### What you need to do
Copy the records from the line that has "family: Eumenidae" through the line that has "scientific name: Chelidonium majus", swapping "phylum" for "division" and keeping everything else the same.

»»

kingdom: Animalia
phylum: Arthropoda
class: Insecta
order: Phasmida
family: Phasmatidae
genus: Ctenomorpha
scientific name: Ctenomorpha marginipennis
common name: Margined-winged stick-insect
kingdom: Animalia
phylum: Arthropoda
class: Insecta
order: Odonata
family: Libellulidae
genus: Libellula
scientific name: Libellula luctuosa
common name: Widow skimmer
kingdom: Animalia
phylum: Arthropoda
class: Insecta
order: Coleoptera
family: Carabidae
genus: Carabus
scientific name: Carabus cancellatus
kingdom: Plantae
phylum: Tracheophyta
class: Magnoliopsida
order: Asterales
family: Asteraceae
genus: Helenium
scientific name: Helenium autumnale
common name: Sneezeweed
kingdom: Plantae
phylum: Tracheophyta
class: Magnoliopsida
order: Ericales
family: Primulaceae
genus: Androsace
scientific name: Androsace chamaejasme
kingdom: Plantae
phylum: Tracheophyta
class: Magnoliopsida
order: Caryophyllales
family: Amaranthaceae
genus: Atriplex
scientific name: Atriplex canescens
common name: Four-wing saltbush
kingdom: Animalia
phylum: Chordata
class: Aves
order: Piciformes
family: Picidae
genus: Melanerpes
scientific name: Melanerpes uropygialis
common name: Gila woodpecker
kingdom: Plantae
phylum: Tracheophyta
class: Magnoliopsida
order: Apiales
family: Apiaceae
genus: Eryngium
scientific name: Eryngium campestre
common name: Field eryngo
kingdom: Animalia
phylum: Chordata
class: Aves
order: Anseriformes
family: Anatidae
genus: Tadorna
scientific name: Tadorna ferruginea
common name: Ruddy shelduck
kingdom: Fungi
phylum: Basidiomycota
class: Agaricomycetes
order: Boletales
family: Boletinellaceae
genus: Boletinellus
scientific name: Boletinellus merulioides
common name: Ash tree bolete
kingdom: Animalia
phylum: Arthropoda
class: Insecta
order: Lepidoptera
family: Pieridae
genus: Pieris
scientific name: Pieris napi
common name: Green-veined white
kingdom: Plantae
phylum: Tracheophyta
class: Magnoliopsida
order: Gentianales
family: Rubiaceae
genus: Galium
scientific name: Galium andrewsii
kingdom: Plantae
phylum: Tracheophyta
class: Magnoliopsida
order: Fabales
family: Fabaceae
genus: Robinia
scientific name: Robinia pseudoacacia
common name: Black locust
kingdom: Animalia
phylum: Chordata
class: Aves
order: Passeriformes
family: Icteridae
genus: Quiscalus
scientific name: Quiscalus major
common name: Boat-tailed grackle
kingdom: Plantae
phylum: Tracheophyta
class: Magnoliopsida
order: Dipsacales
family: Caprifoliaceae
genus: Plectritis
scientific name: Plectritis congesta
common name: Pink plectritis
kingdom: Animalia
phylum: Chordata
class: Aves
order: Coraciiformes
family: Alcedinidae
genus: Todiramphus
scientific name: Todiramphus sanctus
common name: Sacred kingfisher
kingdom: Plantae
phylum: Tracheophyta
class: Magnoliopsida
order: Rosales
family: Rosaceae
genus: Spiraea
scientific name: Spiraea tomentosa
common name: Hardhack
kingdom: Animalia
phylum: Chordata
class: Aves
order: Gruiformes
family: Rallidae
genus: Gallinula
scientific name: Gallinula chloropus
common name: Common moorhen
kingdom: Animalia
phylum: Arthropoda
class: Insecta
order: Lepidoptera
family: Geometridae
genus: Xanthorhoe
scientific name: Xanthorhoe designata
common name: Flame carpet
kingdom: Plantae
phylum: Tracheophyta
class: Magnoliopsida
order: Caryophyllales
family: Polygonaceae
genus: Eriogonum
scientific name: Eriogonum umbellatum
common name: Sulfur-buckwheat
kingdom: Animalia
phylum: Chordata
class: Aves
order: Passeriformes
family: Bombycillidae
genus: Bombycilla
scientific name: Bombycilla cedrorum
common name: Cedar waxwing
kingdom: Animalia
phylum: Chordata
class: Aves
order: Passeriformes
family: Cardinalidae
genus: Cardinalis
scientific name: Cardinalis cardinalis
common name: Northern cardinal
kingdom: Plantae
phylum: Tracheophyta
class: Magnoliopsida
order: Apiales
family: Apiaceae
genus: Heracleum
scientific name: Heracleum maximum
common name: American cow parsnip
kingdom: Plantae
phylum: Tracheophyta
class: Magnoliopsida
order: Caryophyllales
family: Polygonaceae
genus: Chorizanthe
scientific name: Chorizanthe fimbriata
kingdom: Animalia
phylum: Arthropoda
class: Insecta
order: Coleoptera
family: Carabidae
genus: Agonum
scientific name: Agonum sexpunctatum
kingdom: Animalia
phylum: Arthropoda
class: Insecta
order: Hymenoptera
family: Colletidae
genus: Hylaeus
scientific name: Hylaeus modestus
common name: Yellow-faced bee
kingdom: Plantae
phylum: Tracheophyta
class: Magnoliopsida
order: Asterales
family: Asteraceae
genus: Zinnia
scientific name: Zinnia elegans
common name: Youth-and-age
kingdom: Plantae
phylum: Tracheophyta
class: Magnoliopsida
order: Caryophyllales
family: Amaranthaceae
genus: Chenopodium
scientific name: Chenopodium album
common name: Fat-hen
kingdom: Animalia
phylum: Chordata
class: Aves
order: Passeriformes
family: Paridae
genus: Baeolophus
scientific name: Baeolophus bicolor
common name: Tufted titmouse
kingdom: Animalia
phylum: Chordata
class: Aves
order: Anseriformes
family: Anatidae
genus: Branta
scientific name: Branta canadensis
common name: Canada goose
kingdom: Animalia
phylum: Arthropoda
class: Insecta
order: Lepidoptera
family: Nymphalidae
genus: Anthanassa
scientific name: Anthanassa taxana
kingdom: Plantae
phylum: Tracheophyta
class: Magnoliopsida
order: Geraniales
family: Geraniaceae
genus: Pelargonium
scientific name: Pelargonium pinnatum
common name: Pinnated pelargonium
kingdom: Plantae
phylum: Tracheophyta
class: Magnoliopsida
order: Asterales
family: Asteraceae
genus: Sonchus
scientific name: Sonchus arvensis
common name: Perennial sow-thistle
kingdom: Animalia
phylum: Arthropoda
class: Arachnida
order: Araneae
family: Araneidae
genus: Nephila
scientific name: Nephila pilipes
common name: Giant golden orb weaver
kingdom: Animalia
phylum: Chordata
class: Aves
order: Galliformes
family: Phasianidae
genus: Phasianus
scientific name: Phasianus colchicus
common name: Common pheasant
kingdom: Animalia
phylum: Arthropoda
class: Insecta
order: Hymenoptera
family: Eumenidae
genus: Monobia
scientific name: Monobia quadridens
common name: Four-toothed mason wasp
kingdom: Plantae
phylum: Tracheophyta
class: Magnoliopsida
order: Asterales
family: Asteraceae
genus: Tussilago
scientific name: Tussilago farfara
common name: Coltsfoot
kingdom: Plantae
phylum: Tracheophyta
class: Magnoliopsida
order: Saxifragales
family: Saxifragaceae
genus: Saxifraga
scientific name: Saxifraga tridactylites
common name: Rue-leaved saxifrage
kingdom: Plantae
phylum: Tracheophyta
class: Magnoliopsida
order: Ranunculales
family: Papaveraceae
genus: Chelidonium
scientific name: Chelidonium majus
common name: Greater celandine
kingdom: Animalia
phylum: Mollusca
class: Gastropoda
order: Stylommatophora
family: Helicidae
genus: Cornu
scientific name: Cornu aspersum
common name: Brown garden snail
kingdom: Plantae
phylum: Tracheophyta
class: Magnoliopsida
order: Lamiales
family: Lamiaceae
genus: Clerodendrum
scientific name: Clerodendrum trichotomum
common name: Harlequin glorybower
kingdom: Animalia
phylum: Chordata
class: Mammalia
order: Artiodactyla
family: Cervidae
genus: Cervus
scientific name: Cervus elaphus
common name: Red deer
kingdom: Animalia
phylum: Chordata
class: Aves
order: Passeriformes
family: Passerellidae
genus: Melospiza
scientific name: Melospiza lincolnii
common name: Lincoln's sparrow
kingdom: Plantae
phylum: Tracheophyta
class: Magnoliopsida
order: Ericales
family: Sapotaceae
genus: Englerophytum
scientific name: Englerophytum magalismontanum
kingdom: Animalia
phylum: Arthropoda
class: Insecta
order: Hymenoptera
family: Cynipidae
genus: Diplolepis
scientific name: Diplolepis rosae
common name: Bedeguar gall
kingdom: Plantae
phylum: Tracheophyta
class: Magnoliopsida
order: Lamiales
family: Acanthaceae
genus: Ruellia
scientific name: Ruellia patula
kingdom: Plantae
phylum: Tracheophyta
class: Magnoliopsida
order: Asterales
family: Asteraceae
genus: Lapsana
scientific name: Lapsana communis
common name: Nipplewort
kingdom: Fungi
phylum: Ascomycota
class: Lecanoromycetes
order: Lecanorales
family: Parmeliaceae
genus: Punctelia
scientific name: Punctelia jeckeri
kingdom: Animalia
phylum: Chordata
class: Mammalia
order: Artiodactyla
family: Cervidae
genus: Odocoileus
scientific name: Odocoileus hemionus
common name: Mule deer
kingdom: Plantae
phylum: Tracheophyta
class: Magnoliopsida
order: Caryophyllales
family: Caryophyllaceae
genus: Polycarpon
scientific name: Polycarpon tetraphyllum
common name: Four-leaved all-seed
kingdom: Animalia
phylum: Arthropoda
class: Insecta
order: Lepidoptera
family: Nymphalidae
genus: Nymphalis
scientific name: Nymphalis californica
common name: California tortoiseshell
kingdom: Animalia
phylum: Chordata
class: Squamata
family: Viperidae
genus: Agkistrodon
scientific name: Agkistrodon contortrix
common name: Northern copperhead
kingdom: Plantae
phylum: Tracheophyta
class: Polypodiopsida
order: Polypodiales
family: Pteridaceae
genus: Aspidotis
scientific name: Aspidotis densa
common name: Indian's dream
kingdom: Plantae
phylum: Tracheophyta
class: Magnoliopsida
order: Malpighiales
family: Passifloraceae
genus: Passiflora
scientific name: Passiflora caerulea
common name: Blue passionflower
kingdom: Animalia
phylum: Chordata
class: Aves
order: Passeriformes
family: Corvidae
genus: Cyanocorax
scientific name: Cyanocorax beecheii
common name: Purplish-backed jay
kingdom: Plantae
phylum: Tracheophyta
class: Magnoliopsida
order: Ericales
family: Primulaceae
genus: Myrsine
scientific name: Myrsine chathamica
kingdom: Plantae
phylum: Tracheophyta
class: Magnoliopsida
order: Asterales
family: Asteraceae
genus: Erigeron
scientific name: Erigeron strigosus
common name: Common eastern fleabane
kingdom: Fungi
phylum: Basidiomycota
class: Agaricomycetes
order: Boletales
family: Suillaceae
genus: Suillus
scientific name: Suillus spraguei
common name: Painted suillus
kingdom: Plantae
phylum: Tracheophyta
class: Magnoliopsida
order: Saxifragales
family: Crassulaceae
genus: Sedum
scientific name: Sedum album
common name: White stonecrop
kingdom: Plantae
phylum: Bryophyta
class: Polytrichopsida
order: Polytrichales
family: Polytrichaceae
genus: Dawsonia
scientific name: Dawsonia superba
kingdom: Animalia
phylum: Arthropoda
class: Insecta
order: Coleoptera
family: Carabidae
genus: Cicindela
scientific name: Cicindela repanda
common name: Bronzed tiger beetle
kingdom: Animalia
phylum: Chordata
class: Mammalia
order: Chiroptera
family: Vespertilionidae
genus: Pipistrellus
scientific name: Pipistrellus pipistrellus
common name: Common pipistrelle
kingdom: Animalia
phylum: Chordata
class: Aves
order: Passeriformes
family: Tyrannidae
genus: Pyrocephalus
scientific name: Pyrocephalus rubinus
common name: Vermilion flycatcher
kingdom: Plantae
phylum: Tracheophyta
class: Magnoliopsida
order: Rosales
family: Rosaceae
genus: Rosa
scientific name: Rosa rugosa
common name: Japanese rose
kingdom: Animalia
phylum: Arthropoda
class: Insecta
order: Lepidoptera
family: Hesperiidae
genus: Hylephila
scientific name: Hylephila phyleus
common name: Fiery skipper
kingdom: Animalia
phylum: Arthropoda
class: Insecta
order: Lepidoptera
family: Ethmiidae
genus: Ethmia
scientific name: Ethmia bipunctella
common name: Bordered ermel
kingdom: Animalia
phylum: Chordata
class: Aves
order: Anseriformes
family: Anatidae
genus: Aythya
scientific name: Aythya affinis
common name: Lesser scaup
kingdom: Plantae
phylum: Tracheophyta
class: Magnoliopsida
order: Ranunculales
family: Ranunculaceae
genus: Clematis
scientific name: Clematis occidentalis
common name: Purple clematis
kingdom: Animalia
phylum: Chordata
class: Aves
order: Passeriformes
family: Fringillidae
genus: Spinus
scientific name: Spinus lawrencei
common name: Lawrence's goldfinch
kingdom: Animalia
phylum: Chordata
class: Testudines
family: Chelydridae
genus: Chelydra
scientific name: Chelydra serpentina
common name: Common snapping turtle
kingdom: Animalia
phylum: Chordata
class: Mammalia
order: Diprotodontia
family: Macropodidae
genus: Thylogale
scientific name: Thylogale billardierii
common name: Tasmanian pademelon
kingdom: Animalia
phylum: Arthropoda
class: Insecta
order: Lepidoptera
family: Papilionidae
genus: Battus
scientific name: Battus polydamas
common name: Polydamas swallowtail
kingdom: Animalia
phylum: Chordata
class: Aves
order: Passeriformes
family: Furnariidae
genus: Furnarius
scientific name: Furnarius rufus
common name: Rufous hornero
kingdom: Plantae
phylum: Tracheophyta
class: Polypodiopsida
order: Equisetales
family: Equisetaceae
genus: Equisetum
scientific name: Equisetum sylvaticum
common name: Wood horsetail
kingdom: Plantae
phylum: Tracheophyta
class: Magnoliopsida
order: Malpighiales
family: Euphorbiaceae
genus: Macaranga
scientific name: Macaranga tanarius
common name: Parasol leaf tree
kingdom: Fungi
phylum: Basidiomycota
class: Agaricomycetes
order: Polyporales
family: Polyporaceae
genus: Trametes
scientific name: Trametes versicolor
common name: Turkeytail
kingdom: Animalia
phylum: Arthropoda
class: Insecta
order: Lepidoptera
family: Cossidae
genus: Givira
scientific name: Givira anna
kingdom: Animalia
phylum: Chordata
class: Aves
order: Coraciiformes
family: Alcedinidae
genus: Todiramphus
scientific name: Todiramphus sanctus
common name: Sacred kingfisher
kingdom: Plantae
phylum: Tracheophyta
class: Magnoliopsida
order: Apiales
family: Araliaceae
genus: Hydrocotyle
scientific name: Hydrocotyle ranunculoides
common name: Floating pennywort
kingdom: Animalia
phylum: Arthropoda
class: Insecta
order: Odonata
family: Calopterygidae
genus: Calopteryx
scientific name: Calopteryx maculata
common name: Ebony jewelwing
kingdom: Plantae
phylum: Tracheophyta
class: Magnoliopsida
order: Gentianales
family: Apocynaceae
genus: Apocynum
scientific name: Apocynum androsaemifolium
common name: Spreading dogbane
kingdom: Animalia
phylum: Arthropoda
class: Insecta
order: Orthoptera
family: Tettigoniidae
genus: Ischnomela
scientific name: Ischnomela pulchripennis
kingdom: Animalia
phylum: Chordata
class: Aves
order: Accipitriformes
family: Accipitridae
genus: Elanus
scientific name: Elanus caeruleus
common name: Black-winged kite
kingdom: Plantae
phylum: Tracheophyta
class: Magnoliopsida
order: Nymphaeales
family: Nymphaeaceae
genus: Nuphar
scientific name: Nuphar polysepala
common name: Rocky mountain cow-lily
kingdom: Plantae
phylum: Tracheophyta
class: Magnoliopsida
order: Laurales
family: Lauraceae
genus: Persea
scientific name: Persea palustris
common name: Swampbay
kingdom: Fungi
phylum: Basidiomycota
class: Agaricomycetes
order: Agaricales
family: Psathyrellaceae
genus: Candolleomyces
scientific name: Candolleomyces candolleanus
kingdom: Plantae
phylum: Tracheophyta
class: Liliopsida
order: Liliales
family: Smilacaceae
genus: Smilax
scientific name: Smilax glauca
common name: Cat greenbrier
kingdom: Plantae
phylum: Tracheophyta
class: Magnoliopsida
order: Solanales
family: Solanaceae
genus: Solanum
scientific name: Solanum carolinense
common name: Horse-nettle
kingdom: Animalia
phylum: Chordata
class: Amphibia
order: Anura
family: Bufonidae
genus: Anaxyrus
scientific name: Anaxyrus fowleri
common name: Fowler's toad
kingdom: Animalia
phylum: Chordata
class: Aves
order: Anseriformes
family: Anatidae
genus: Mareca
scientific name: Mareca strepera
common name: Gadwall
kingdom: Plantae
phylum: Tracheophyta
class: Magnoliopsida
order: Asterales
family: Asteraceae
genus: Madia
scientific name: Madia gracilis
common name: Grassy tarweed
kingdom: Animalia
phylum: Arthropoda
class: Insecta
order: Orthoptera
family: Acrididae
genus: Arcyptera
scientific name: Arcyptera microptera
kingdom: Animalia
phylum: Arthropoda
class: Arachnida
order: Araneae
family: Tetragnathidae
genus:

««

### Exercise solution
family: Eumenidae
genus: Monobia
scientific name: Monobia quadridens
common name: Four-toothed mason wasp
kingdom: Plantae
division: Tracheophyta
class: Magnoliopsida
order: Asterales
family: Asteraceae
genus: Tussilago
scientific name: Tussilago farfara
common name: Coltsfoot
kingdom: Plantae
division: Tracheophyta
class: Magnoliopsida
order: Saxifragales
family: Saxifragaceae
genus: Saxifraga
scientific name: Saxifraga tridactylites
common name: Rue-leaved saxifrage
kingdom: Plantae
division: Tracheophyta
class: Magnoliopsida
order: Ranunculales
family: Papaveraceae
genus: Chelidonium
scientific name: Chelidonium majus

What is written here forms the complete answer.